Give the number of lines in the material below that contain the word "Breast". No other content is needed.

BEGIN Source data

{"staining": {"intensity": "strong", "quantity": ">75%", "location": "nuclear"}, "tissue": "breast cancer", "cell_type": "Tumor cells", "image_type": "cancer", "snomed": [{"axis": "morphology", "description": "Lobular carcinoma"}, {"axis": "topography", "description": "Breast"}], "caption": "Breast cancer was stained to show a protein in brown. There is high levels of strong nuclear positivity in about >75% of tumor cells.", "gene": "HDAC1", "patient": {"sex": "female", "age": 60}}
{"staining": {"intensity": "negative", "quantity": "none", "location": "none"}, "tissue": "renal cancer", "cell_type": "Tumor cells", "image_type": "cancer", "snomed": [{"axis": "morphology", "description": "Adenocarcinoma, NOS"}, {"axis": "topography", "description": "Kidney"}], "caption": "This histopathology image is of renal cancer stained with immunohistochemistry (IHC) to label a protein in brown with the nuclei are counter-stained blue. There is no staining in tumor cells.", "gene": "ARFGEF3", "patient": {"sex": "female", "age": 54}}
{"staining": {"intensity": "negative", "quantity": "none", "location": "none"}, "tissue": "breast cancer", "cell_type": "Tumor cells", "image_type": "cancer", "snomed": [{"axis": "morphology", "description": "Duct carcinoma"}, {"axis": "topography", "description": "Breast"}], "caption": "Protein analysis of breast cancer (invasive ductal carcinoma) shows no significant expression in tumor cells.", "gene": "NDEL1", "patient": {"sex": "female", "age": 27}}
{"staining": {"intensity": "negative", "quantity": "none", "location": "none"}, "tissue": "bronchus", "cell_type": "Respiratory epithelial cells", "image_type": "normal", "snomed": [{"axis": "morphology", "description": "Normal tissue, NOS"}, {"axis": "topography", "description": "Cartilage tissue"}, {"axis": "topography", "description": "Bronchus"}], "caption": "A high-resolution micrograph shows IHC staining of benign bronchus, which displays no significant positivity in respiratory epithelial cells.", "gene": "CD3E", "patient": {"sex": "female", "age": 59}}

END Source data

Result below: 2